Saved entries
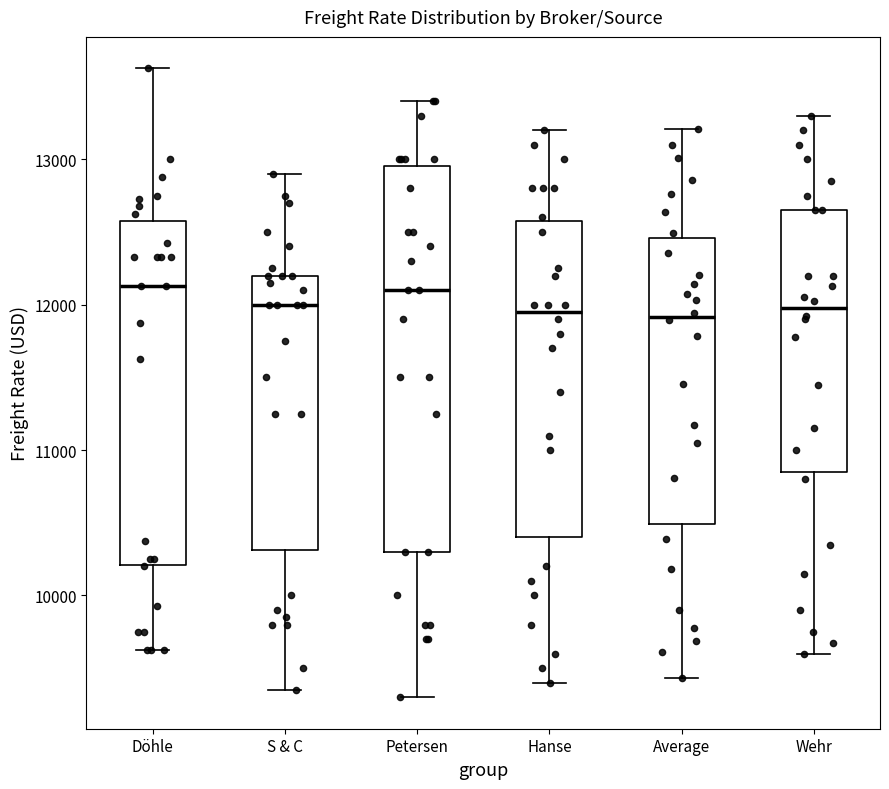

Which box is the tallest, from its lower edge to its upper edge?

Petersen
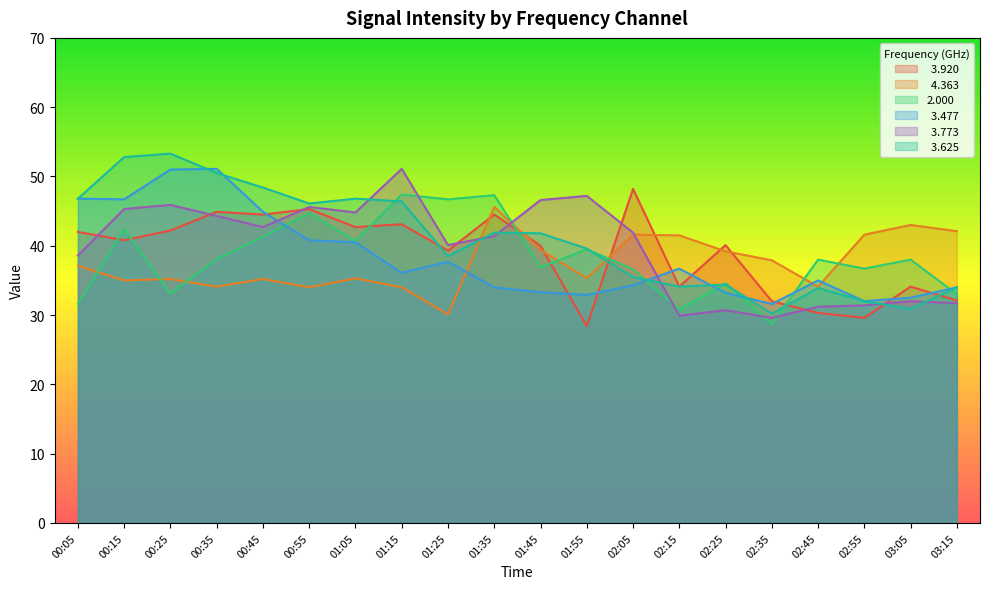

What is the label of the 7th point from the right?

02:15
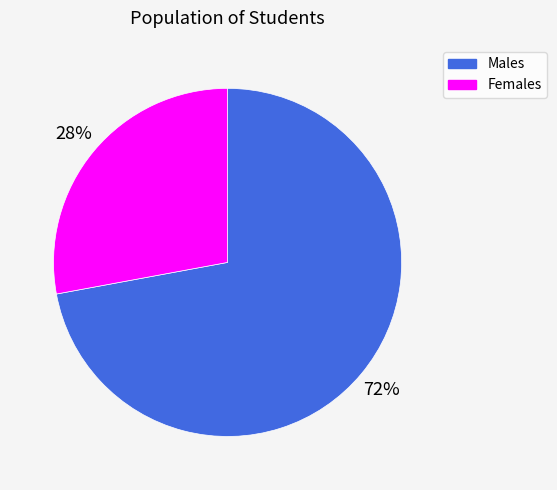

Which slice is the largest?

Males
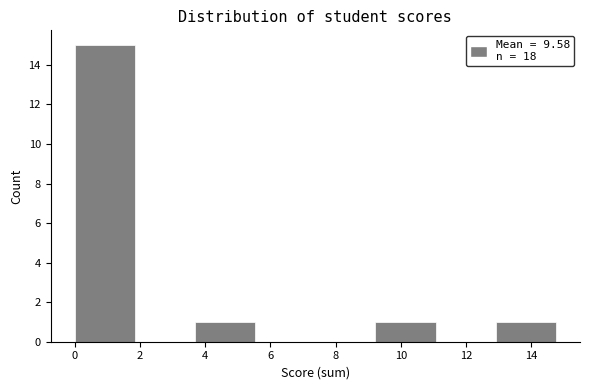

Over which range of the x-axis is the bar tallest?

0.0 to 1.8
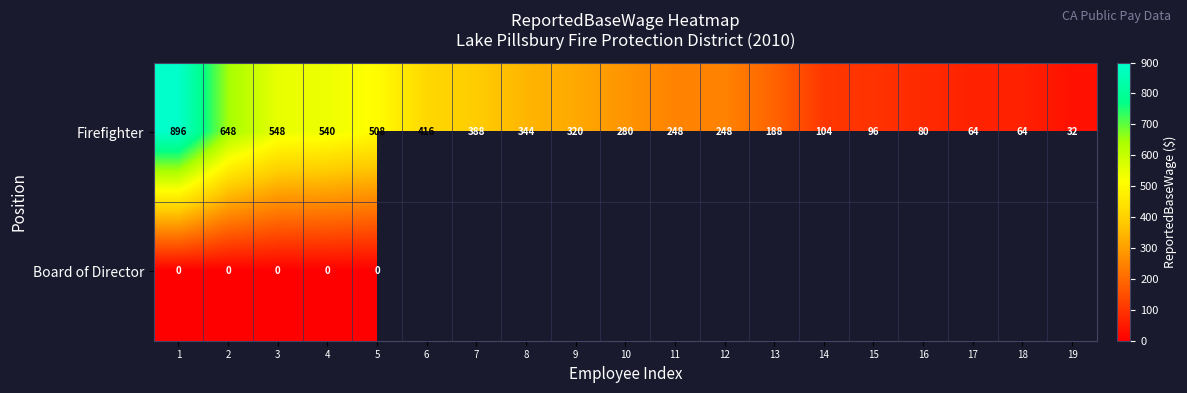

Count the number of data series in this chart.

2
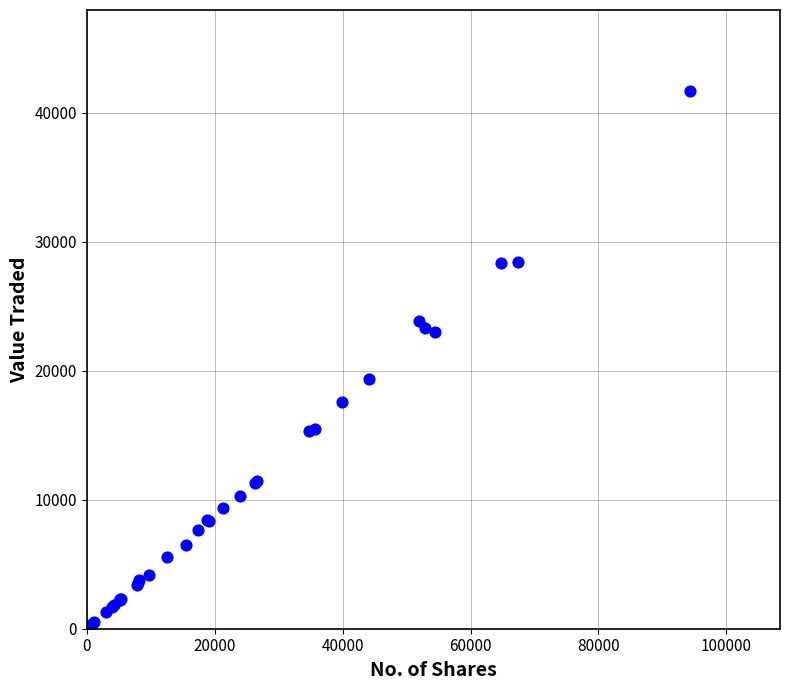

What Y value in the scatter plot is closest to 20859?

19382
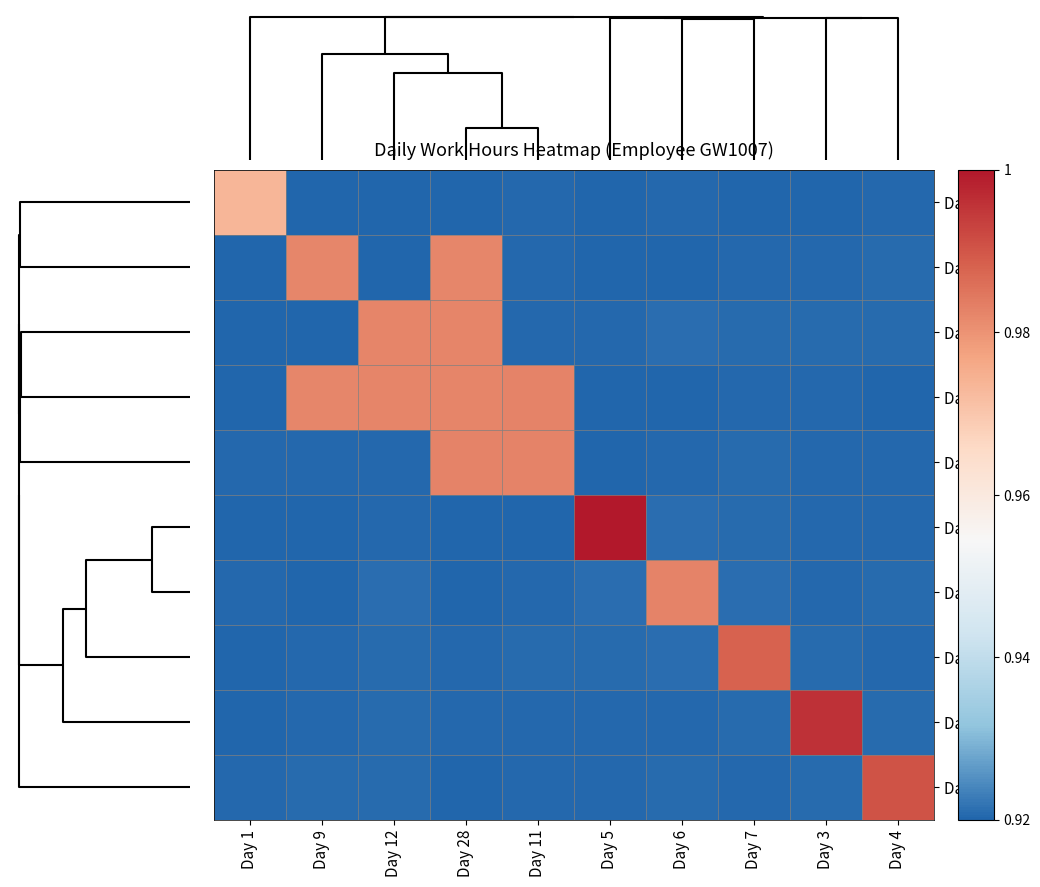

List the series in order of their peak value, highest first.

Day 5, Day 3, Day 4, Day 7, Day 6, Day 28, Day 11, Day 12, Day 9, Day 1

WHAT TO WORK ON:
Which lines of the data above contain the word "value"? Copy each of them, matching case exactly.

EXERCISE RESPONSE:
What Y value in the scatter plot is closest to 20859?
List the series in order of their peak value, highest first.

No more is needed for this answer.